Dennehy, however, didn’t give up. In 2008 he performed Hughie at Long Wharf. He performed both Hughie and Samuel Beckett’s Krapp’s Last Tape at the Stratford Festival, which he did again at the Goodman in 2010. Why that pairing? The directors gave their rationale: “these plays are mini-masterpieces; both are leavened by the black Irish humor that was the heritage of each author, and both offer incomparable challenges to an actor — which Brian negotiates with thrilling artistry,” wrote Bob Falls.
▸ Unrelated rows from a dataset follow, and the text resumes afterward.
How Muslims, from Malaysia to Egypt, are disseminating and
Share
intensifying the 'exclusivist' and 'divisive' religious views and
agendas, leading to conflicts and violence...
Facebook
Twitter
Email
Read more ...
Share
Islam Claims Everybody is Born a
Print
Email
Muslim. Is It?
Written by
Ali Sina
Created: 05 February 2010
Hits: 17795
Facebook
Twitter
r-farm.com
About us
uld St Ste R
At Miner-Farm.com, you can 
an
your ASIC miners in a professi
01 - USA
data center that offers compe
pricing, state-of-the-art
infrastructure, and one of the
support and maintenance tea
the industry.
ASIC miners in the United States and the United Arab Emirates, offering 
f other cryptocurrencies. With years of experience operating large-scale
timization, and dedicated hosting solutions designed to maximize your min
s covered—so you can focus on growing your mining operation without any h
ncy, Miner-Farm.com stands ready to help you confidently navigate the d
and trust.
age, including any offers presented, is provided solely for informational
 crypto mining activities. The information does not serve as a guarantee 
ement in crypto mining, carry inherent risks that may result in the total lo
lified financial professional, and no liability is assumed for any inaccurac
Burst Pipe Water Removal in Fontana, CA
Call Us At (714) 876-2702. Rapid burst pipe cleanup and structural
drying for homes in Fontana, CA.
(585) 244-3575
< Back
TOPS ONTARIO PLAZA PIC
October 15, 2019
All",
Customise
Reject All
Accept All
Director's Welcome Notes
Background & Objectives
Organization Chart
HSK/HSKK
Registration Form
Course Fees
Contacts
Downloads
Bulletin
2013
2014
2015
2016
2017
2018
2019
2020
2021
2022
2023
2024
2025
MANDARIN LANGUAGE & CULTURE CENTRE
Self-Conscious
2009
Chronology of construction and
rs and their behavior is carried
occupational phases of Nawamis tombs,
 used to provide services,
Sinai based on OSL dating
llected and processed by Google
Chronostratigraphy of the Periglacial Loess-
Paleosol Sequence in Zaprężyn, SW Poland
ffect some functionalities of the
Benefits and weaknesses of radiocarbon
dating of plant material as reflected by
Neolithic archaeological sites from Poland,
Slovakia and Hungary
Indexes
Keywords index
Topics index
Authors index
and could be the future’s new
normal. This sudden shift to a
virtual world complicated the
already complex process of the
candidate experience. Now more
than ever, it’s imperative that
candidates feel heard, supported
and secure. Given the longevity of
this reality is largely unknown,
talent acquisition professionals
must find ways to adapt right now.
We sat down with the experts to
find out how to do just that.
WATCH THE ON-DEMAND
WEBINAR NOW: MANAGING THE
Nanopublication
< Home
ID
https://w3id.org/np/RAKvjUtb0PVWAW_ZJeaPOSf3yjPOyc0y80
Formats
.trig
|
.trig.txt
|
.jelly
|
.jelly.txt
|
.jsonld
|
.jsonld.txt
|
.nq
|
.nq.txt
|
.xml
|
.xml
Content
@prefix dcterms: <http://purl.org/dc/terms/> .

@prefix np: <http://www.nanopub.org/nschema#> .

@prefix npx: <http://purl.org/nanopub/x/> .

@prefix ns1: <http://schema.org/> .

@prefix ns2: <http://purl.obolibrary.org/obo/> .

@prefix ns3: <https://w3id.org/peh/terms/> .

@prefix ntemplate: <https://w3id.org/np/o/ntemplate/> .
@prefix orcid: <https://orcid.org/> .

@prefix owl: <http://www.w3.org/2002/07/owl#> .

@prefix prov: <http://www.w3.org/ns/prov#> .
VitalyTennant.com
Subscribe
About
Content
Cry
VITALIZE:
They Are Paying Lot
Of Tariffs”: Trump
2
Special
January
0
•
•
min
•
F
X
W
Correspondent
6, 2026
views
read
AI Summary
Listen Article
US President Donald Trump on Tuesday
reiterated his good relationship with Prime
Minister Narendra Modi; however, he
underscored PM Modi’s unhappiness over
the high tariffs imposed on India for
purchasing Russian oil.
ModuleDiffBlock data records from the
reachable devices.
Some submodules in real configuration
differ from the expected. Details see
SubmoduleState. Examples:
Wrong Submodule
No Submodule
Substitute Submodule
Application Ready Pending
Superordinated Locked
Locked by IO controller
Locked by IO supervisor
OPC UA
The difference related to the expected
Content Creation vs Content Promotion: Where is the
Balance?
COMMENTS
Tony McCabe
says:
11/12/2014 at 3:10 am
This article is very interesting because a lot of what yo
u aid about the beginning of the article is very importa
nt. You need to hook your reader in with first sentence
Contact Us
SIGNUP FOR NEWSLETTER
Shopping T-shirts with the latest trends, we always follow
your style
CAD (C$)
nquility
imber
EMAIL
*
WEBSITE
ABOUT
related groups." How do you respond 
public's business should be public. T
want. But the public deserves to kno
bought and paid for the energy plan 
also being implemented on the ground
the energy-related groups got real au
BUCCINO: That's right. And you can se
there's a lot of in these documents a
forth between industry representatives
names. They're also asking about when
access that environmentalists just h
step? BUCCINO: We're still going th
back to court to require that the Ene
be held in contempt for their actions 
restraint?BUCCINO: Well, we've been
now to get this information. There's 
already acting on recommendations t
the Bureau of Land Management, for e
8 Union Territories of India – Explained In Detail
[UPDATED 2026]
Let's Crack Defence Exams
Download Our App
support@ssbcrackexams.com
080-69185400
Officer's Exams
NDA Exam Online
Krapp’s Last Tape director Jennifer Tarver spoke more directly about their similar content and themes. “These plays have real resonances together,” says Tarver… “They are both about remembrance. And in both plays there is a sense of loss and an absent central character.” The double-bill worked; at least one reviewer wrote about the two plays being billed together: “The pairing does magnify the themes of each play, intriguingly pitting O’Neill’s verbosity and American colloqualisms against Beckett’s spare lyricism.”
Last week, I saw Opus 7 at St. Ann’s Warehouse. It was composed of two one-act plays. They were not blatantly thematically connected, but the audience could draw connections between them. To me, each piece felt complete, and both were inspiring. And I was not the only one to think it was a fantastic experience.
The double-bill doesn’t have to be seen as a dinosaur from the past. It can be very satisfying in the present.